What you should do.
Go through the entries below. Copy out every line that contains "wire".

Data supplied.
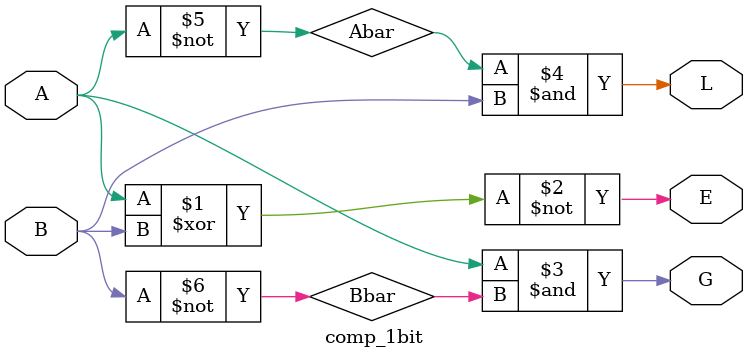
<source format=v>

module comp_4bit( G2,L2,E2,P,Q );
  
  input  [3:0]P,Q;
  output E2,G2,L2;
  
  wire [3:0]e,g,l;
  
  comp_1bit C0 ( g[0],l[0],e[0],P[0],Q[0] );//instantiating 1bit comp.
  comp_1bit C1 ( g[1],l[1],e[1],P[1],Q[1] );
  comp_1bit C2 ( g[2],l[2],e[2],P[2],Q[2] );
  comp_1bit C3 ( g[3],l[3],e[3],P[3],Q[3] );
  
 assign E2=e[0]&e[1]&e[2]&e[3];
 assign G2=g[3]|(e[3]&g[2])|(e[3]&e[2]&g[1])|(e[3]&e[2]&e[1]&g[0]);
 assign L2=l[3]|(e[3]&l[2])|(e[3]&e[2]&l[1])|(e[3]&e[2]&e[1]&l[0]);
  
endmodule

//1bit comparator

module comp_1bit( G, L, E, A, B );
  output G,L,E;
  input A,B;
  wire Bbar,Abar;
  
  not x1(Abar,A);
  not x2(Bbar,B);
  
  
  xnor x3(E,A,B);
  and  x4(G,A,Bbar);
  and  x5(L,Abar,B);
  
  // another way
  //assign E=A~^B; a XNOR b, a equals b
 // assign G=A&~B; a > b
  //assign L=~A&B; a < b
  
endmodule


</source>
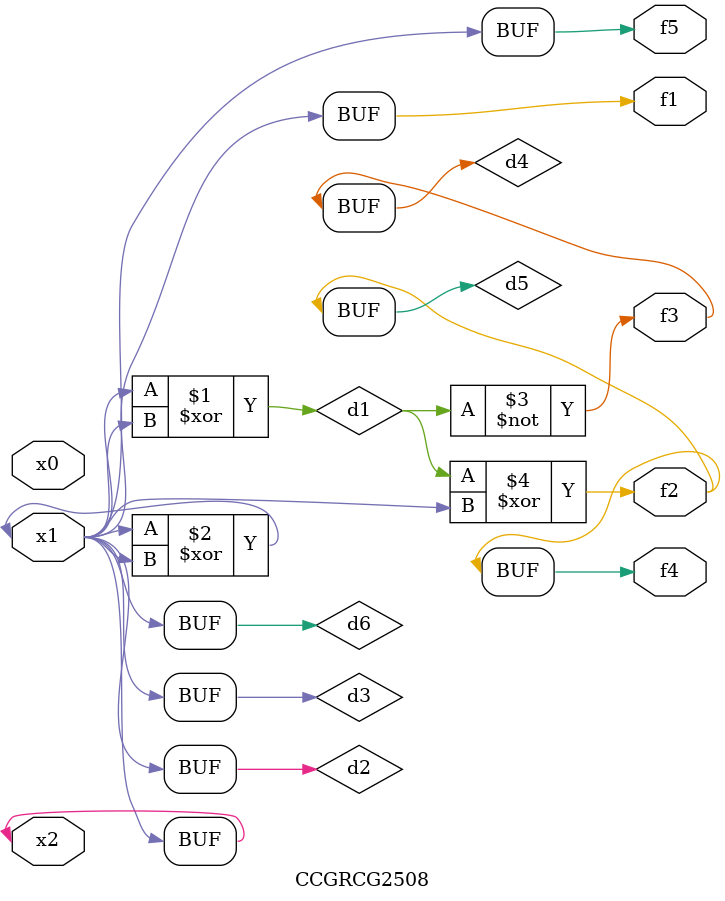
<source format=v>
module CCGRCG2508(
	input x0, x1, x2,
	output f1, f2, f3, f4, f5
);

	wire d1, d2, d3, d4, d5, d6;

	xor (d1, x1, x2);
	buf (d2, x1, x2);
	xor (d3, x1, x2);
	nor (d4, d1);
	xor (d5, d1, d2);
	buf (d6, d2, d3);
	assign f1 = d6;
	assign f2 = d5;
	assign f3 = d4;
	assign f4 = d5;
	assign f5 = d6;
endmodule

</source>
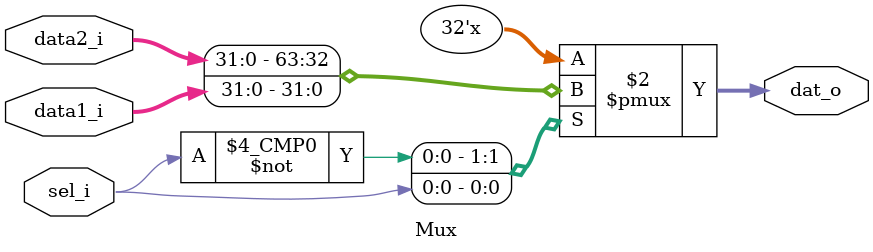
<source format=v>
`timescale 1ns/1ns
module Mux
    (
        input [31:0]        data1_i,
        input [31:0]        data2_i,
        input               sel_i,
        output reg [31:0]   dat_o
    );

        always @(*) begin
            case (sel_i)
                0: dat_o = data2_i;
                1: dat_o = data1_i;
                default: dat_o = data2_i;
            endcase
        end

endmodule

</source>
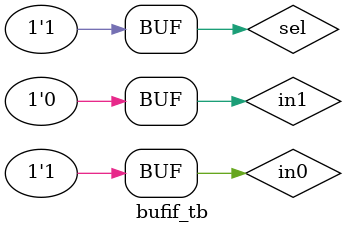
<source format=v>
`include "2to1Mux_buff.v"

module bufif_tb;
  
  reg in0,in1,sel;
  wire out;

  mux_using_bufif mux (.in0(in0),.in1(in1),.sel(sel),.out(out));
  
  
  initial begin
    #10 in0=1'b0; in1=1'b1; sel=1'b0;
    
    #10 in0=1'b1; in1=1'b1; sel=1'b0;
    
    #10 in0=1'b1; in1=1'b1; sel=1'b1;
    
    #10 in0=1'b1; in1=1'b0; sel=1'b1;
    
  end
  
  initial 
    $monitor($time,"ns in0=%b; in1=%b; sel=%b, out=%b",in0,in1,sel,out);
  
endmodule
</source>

--

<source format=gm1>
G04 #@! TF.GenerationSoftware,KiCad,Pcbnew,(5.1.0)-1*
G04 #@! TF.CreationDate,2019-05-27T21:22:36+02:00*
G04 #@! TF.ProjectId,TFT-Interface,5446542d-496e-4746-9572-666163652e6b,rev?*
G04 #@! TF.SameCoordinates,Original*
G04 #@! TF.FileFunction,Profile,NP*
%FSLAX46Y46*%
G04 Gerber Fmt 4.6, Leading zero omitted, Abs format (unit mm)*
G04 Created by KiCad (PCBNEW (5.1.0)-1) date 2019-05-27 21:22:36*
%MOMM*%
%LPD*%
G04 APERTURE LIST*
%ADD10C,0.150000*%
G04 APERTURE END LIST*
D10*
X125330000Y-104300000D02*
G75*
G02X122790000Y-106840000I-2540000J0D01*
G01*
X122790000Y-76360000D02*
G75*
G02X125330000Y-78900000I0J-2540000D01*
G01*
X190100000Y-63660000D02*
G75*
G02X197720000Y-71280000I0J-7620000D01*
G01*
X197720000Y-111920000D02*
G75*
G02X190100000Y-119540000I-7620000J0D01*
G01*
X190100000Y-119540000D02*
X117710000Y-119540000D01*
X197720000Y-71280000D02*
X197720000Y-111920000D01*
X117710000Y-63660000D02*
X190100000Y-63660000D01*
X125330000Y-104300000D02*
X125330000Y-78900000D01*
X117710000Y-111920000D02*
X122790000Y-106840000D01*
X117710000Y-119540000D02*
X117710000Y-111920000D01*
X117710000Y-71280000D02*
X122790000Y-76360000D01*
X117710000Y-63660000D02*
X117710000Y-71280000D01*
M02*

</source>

The answer.
  wire [3:0]e,g,l;
  wire Bbar,Abar;
	wire d1, d2, d3, d4, d5, d6;
  wire out;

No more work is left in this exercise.